Ancak “Türkiye ittifakı” söylemi koalisyonun diğer ortağı Bahçeli’nin uyarısıyla hemen tedavülden kaldırıldı. Ankara Çubuk’ta Kemal Kılıçdaroğlu’na düzenlenen saldırı ile düzen siyasetinin muhalif kanadının beklediği ve istediği “normalleşme”nin gerçekleşmeyeceği görüldü. Oysa sermaye iktidarının sosyal yıkım saldırısı ve kriz konusundaki politikalarında tek ses olma konusunda CHP’nin AKP’ye her zaman arka çıktığı biliniyor. Seçim sonrasında da düzen krizini kurtarmaya odaklanma minvalinde söylemlerle her türden desteği vereceklerini de açıklamışlardı. Buna rağmen Erdoğan yönetimi bu yolu tercih etmedi/edemedi.
Ülkedeki ekonomik kriz derinleşirken, seçim yenilgisiyle farklı bir şekle bürünen siyasal kriz ortamında süreci yönetmekte zorlanan Erdoğan yönetimi bildiği şeyi yapmaya devam ediyor.

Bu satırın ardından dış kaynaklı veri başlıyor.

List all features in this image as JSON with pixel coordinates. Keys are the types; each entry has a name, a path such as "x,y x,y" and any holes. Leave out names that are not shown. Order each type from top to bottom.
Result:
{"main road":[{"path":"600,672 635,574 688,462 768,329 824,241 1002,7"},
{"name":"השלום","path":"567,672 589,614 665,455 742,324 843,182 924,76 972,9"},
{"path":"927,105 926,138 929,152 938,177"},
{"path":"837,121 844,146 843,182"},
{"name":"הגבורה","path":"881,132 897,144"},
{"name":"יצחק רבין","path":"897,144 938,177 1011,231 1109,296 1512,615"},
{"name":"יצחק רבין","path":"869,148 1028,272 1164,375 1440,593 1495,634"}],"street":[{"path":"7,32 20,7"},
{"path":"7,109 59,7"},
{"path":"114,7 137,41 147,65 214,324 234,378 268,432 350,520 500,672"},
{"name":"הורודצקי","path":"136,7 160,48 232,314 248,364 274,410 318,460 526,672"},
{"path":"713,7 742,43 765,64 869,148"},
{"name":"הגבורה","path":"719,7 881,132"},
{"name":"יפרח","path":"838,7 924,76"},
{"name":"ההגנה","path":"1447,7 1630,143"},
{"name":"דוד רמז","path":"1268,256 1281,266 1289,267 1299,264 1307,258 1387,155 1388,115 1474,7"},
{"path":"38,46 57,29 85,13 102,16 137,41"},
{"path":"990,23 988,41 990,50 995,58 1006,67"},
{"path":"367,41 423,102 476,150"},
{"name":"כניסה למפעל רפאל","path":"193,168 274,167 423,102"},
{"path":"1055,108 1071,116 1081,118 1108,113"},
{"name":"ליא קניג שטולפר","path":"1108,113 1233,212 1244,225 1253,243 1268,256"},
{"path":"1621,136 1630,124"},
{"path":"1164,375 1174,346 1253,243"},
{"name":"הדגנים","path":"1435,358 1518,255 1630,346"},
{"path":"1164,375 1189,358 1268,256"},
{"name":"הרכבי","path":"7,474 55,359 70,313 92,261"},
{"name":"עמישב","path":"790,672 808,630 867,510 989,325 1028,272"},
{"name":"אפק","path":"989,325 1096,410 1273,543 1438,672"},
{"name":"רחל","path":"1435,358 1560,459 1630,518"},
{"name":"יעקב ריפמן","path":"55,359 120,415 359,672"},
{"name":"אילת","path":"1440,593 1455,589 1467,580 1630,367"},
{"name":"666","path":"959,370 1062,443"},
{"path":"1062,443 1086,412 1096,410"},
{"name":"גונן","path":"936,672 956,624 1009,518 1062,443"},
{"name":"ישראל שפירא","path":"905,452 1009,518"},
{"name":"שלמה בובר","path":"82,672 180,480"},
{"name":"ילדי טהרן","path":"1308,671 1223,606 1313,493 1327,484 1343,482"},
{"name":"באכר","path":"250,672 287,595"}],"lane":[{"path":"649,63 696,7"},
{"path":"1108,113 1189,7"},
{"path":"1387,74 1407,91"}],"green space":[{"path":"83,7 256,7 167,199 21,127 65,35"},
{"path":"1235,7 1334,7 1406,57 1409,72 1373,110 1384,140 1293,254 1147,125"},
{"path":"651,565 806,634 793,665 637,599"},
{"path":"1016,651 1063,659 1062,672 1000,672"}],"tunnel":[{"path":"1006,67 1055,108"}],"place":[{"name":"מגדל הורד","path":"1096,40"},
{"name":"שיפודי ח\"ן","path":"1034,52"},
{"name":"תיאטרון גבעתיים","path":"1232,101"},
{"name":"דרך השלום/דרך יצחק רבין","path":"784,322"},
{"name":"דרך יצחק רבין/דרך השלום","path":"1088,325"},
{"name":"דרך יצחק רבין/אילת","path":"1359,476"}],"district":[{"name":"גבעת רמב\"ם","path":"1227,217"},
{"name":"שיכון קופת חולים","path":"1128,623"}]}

Gerilimden beslenerek iktidarını konsolide etmek için çırpınıyor. Çubuk saldırısı sonrası geliştirilen söylemler düzen muhalefetini de hedef alan saldırı politikalarının genişleyeceği sinyallerini vermektedir. Asker cenazeleriyle milliyetçi duygular körüklenmekte, AKP-MHP koalisyonu kendisi dışındakileri “terör destekçisi” olarak kodlamakta, diğerleri de ne kadar milliyetçi vb. olduklarını ispatlamaya çalışmakta, siyasal gericilik toplumu çok yönlü kuşatmaktadır.
Dinci-faşist koalisyonunun, fiziki tehditler eşliğinde, kaybedilen belediyelerdeki AKP’li meclis üyelerine “CHP’li başkanları çalıştırmama” talimatı vermesi ve İstanbul seçimlerini yenileme ısrarı gibi manevralarla siyasal krizi derinleştirme tutumu da sürmektedir.

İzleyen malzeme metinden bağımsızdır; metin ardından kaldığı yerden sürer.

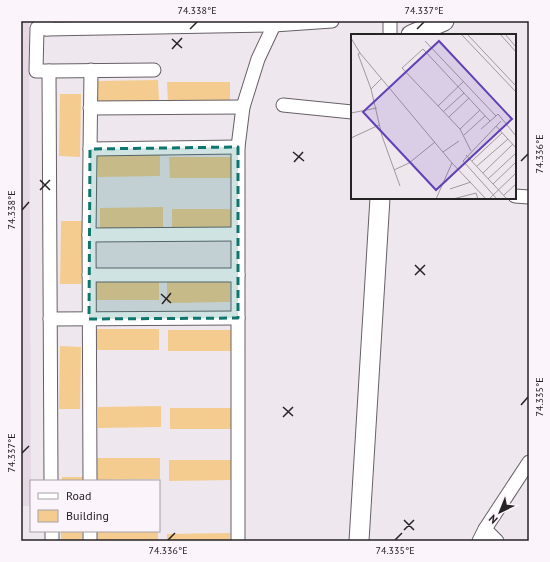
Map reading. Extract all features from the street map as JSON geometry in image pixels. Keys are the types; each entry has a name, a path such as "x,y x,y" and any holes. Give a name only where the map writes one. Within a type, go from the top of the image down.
{"street":[{"path":"154,70 36,71 37,28 47,25 86,24 274,25 332,21"},
{"path":"390,21 390,34"},
{"path":"413,34 444,21"},
{"path":"238,541 238,147 243,107 258,59 274,25"},
{"path":"90,480 89,235 91,70"},
{"path":"49,71 51,480"},
{"path":"283,105 351,112"},
{"path":"90,108 243,107"},
{"path":"90,150 238,147"},
{"path":"516,196 529,197"},
{"path":"359,541 380,199"},
{"path":"89,235 237,234"},
{"path":"89,275 238,275"},
{"path":"50,318 238,318"},
{"path":"497,541 482,535 529,462"}],"highlighted area":[{"path":"238,147 238,318 89,319 90,149"}],"shaded area":[{"path":"21,21 29,21 31,480 30,506 21,506"}],"building":[{"path":"158,80 159,101 96,102 96,81"},
{"path":"167,82 230,82 230,103 168,103"},
{"path":"60,94 81,94 80,157 59,156"},
{"path":"160,155 160,176 98,177 97,156"},
{"path":"169,157 232,157 232,178 170,178"},
{"path":"163,207 163,228 100,229 100,208"},
{"path":"172,209 235,209 235,230 172,230"},
{"path":"61,221 83,221 81,284 60,284"},
{"path":"96,279 159,279 159,300 96,300"},
{"path":"230,281 230,302 167,303 167,282"},
{"path":"96,329 159,329 159,350 96,350"},
{"path":"168,330 231,330 231,351 168,351"},
{"path":"60,346 81,347 80,409 59,409"},
{"path":"161,406 161,427 98,428 98,407"},
{"path":"170,408 233,408 233,429 170,429"},
{"path":"97,458 160,458 160,479 97,480"},
{"path":"169,460 232,460 232,480 169,481"},
{"path":"62,477 83,477 83,480 62,480"},
{"path":"61,532 82,532 82,540 61,540"},
{"path":"95,532 158,532 158,541 95,541"},
{"path":"230,533 230,541 167,541 167,534"}]}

AKP iktidarının bu saldırganlığının gerisindeki nedenlerden biri kuşkusuz rant kaynaklarının belli bölümünün elinden alınmasının hırçınlığıdır. Ancak bundan da öte yarattıkları gerilimli ortamın, kullandıkları kutuplaştırıcı dilin örttüğü gerçekler topyekûn tüm düzen cephesinin çıkarına gelmektedir. Bilindiği gibi düzen siyaseti, başkanlık rejimiyle birlikte Milli ve Cumhur ittifakları olarak bölünmüştür. Bu eksende kutuplaştırıcı söylemler, 31 Mart seçim sonuçlarının da ortaya koyduğu gibi her ittifakı kendi içinde konsolide etmektedir. Hatta toplumun ilerici kesimleri de “AKP’nin geriletilmesi politikası” adına Millet İttifakının peşinde sürüklenmiştir.
Bu sahte kutuplaşmayla işçi ve emekçiler, bir tarafta sermeyenin diğer tarafta emeğin olduğu gerçek sınıfsal kutupları görememektedirler.
Seçim öncesi bu şekilde kitleleri oyalayanlar halen yarattıkları bu kutuplaştırmalar sayesinde emekçileri gerçek gündemlerden koparmayı başarabilmekteler. İstanbul seçimlerinin bir aydır süren yenilenmesi tartışmaları, Çubuk saldırısı vb. gelişmeler görünür gündemi meşgul etmektedir. Emekçiler yaratılan kutuplar ekseninde düzen siyasetinin gündemlerine kilitlenirken, ekonomik kriz daha da derinleşmekte, döviz düzenli yükselmekte, hayat pahalılığı artmaktadır. Sermayenin isteği üzere kıdem tazminatı fonu, zorunlu BES ve yeni vergi soygunu gibi saldırılar ise kapıda beklemektedir. 1 Mayıs bile bu tartışmaların gölgesinde kalmaktadır.
Düzen siyasetçileri, ekonomik kriz başta olmak üzere, gerek ülke içinde gerekse uluslararası planda yaşadıkları siyasal krizlere karşı çözüm bulma konusunda ne denli aciz olsalar da, halen işçi ve emekçileri sahte kutuplaşmalara taraf yaparak oyalamakta başarılı olabilmektedirler.
İşçi ve emekçilerin gerçek gündemleri üzerinden taraflaşamadığı, sözünü söyleyemediği ve eyleme geçmediği bu koşullarda sermaye sınıfı için ülkenin “normalleşmesi” ya da “kızgın demirle” dövülmesi arasında esaslı bir fark yoktur. Her koşulda işçi ve emekçilerin aleyhine olan bu durumu tersine çevirmek ve sınıfı bağımsız çıkarları doğrultusunda örgütlemek acil bir görev olarak önümüzde duruyor.